NASA fed microbes found in Northern California's Mono Lake (pictured) a diet with limited amounts of phosphorus and a high proportion of arsenic. Mono Lake, about 120 miles southeast of Lake Tahoe, was chosen for the experiment because it hasn't received fresh water in about 50 years and has relatively high salinity, high alkalinity and high levels of arsenic.
When the scientists entirely removed the phosphorus from its environment, the microbe, called strain GFAJ-1, substituted the chemically similar arsenic and continued to grow, making it the first known life form to be able to grow and reproduce using arsenic, NASA said in a statement Thursday.
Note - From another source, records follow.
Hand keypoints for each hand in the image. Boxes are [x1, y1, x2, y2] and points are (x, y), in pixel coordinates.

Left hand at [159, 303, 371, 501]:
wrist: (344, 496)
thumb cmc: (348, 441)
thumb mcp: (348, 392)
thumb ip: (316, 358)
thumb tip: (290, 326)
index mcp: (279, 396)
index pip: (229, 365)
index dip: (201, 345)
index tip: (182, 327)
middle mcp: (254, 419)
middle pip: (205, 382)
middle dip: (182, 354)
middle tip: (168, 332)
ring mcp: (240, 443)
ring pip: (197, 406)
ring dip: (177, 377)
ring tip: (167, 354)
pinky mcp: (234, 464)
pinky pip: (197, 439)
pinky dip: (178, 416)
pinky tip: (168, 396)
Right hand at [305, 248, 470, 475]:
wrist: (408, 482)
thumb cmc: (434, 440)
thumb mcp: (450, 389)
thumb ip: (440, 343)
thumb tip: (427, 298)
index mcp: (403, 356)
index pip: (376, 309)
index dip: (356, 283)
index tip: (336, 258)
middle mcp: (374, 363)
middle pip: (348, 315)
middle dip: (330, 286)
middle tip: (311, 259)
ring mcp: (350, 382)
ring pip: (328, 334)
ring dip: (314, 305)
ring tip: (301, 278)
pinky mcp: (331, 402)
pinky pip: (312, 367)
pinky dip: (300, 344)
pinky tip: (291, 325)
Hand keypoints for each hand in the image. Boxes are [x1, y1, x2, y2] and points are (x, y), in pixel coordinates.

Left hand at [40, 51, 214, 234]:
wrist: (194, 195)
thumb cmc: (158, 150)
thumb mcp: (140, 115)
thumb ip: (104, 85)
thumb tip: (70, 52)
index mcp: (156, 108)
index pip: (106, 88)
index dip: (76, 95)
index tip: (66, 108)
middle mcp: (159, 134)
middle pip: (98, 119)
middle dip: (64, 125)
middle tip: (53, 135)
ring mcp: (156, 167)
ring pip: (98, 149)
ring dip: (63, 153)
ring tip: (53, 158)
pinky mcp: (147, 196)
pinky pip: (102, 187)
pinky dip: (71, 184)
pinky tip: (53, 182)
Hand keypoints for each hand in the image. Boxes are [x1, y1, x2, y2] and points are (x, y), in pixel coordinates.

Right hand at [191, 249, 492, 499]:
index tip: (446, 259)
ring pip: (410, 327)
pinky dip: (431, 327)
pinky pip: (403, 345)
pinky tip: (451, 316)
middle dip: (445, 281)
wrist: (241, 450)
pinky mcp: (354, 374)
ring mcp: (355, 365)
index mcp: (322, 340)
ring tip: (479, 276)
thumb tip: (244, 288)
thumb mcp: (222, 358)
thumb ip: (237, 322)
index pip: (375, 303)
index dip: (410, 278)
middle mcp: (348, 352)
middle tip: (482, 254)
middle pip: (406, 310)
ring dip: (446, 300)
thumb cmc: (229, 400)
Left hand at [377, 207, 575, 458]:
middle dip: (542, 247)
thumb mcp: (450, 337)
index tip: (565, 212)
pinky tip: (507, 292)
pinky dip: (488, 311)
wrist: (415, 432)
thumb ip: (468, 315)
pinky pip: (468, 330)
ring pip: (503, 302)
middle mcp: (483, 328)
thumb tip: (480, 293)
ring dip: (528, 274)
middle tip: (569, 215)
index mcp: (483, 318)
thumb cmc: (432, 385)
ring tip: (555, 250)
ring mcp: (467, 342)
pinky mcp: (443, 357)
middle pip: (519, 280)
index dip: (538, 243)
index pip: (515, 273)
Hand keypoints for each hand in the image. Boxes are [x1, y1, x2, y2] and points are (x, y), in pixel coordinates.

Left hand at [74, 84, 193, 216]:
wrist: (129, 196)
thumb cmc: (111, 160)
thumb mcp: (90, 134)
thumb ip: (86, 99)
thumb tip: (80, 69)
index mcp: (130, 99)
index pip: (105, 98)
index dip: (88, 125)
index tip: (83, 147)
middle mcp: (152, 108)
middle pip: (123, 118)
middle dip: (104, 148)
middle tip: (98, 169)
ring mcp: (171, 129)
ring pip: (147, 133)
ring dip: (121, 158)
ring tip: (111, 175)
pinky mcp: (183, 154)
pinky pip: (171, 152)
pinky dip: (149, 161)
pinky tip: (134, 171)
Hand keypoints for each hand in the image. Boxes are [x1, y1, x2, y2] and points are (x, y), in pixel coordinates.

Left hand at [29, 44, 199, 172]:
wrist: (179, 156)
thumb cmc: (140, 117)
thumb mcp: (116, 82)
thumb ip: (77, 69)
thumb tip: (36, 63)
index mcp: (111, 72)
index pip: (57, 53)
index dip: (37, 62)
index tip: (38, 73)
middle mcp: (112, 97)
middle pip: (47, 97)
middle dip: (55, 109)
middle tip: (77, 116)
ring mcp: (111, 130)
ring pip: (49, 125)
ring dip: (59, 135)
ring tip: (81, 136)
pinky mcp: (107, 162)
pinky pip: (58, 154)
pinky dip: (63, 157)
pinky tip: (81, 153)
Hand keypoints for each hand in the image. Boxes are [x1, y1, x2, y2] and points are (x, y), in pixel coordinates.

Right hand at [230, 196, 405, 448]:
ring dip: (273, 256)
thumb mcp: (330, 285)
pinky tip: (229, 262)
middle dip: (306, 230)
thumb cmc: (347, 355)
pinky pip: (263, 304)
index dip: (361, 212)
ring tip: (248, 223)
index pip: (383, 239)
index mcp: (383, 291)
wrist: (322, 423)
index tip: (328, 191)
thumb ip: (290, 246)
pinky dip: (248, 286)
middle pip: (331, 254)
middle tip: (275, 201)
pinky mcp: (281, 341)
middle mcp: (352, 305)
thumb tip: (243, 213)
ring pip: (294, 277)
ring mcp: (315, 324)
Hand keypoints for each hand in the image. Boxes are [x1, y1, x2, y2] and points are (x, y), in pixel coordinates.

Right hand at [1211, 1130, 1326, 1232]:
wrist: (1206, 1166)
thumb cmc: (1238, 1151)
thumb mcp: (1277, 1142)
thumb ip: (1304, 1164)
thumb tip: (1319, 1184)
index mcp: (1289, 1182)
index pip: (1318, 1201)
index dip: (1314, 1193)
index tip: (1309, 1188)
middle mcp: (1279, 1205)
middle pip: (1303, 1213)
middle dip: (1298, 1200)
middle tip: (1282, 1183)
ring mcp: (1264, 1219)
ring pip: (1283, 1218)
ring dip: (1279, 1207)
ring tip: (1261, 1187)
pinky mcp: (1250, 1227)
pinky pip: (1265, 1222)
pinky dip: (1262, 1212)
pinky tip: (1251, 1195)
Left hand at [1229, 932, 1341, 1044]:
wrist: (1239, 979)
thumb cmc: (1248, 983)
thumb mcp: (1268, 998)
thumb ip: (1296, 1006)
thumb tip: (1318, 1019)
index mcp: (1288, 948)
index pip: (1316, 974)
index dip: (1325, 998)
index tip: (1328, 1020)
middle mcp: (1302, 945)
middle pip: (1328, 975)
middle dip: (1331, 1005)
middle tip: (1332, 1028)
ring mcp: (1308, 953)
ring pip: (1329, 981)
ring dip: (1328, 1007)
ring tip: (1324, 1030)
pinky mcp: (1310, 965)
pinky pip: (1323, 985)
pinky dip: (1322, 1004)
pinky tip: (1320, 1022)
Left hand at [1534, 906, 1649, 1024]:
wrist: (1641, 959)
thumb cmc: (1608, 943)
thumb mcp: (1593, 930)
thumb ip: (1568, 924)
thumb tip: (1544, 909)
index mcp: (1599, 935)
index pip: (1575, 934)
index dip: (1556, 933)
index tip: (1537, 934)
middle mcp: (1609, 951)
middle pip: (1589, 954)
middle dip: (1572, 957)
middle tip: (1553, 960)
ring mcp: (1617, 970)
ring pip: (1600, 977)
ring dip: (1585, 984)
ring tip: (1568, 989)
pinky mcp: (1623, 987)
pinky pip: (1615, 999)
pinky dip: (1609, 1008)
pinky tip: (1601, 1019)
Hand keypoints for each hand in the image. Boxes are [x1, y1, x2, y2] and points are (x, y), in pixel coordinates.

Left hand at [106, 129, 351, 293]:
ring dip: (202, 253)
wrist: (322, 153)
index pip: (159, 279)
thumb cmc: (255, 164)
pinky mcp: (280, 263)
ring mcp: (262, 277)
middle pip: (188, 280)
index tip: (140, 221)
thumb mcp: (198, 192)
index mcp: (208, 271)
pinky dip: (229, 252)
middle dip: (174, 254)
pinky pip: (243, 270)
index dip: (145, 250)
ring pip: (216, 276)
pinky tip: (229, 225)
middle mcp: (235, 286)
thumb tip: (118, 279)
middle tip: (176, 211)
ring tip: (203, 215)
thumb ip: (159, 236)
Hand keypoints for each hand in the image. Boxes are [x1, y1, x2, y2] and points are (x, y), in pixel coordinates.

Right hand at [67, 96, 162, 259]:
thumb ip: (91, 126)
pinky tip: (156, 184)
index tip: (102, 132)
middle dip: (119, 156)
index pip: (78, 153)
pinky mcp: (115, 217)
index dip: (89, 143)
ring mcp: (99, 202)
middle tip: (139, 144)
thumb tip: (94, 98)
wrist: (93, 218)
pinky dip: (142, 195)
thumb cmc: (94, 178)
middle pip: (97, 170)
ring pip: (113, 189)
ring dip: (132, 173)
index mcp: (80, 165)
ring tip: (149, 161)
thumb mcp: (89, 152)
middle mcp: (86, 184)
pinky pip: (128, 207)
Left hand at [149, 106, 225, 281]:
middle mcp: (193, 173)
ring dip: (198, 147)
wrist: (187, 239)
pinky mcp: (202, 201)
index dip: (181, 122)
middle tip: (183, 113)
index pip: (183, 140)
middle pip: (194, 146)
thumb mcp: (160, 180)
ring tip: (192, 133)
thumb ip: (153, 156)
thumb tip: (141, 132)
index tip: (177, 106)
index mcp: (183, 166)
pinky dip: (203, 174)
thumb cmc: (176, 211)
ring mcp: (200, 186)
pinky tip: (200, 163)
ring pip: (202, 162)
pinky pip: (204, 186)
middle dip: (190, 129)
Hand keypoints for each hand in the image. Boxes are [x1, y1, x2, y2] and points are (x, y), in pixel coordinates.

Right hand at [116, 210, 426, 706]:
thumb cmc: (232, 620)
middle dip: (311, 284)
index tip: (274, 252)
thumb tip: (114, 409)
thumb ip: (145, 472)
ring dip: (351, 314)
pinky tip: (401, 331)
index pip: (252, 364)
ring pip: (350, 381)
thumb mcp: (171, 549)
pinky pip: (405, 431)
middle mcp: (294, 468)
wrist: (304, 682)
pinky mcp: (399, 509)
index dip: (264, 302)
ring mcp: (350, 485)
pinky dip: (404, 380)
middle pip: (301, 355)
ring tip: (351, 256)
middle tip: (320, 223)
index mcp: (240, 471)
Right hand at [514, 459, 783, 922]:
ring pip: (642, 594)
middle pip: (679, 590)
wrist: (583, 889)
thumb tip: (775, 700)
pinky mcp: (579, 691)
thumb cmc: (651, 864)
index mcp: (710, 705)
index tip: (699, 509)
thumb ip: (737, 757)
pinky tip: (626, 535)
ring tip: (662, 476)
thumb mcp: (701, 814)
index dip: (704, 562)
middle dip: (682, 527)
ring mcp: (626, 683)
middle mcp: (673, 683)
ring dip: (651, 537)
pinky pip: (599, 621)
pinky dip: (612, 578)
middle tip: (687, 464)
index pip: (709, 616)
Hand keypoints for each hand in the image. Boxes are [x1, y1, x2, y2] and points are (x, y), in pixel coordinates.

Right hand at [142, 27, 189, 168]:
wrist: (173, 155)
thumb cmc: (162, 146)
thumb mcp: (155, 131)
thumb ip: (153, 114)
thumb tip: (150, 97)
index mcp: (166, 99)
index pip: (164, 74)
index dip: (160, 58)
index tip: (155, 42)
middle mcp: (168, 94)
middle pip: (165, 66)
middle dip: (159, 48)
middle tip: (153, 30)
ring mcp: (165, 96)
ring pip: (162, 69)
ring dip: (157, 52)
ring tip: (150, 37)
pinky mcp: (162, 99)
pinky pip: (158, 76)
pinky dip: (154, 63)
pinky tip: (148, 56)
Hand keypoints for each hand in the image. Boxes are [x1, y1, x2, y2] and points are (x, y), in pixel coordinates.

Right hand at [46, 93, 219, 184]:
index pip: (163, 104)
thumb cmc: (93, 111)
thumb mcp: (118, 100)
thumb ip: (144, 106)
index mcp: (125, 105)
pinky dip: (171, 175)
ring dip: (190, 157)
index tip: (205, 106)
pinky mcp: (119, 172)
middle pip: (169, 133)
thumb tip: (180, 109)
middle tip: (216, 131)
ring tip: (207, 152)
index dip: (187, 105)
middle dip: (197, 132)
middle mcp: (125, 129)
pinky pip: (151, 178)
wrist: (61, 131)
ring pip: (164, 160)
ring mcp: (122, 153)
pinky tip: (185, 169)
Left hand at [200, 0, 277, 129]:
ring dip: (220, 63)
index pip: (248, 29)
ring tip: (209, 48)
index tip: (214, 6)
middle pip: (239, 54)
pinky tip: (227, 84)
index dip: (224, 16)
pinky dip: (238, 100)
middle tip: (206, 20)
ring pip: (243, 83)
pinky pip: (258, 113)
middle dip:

"We know that some microbes can breathe arsenic, but what we've found is a microbe doing something new -- building parts of itself out of arsenic," said Felisa Wolfe-Simon, a NASA Astrobiology Research Fellow and lead scientist on the project. "If something here on Earth can do something so unexpected, what else can life do that we haven't seen yet?"
The discovery may reorient how scientists classify life forms, because previously, all known forms of life on Earth used carbon, hydrogen, nitrogen, oxygen, phosphorus and sulfur as their primary building blocks. While arsenic is chemically similar to phosphorus, it's poisonous for most organisms.
NASA says the study's results will impact research on subjects such as the Earth's evolution, diseases, microbiology and organic chemistry.
In addition to NASA, scientists from the U.S. Geological Survey, Arizona State University, the Lawrence Livermore National Laboratory, Duquesne University and Stanford University participated in the study.